In other words, we dislike transit because we are exposed to aspects of ourselves and society that we’d rather not confront. We are inherently selfish and hate to share personal space, but on the city’s trains and buses, we have to. When we factor in the condition of Transit’s physical plant and New Yorkers’ rational and irrational distrust of the MTA, it’s not hard to figure out why people seem to hate public transit.
The other folks — the drivers who think cars should trump bikes, buses and pedestrians in urban areas — are tougher to pinpoint. It too is a form of selfish NIMBYism that trickles up to those who represent us in Albany. Although cars pass through vibrant economic hubs in urban areas and drivers often do not stop to shop, car drivers can get very protective of their lanes. They feel threatened by better transit options because better transit options will inevitably lead to less parking or less surface space for cars.
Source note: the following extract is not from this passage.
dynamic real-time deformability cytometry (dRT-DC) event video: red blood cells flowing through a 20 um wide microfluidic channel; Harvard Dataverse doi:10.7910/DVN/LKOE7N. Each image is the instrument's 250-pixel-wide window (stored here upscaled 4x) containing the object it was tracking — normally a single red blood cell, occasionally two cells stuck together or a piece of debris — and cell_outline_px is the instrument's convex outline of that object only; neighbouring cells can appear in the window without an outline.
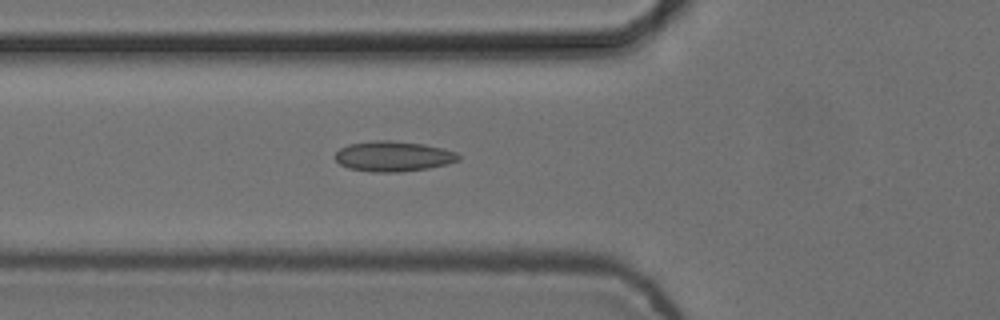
{"species": "common noctule bat (a hibernating species)", "species_latin": "Nyctalus noctula", "temperature_condition": "cold", "stored_images_in_passage": 3, "camera_frame_rate_fps": 3000, "um_per_image_px": 0.085, "animal": {"sex": "female", "body_mass_g": 24.6, "forearm_length_mm": 56.2}, "frame": {"image": 1, "passage_image": 3, "time_ms": 0.667, "image_size_px": [1000, 320], "cell_outline_px": [[460, 160], [448, 164], [428, 168], [400, 172], [372, 172], [348, 168], [340, 164], [336, 160], [336, 152], [340, 148], [348, 144], [376, 140], [388, 140], [424, 144], [444, 148], [456, 152], [460, 156]], "centroid_in_image_um": [33.45, 13.28], "position_along_channel_um": 92.4, "area_um2": 21.85}}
The $64,000 question then is how to fix it? It isn’t feasible or cost-effective for the MTA to run enough service to please everyone. They can’t improve the bus system without taking space from drivers, and they can’t run trains that arrive every two minutes throughout the day while keeping fares as low as they are today. They could make station environments more pleasant by cleaning up or accelerating the station rehab plans. That costs money that the agency doesn’t have.
Ultimately, transit is one of those things most people begrudgingly rely upon for their every-day existence. It’s impossible to please everyone all the time, and transit agencies and advocates have to forge ahead with an unfortunate mix of paternalism and patience. People hate transit, but without it, New York City wouldn’t be where it is today.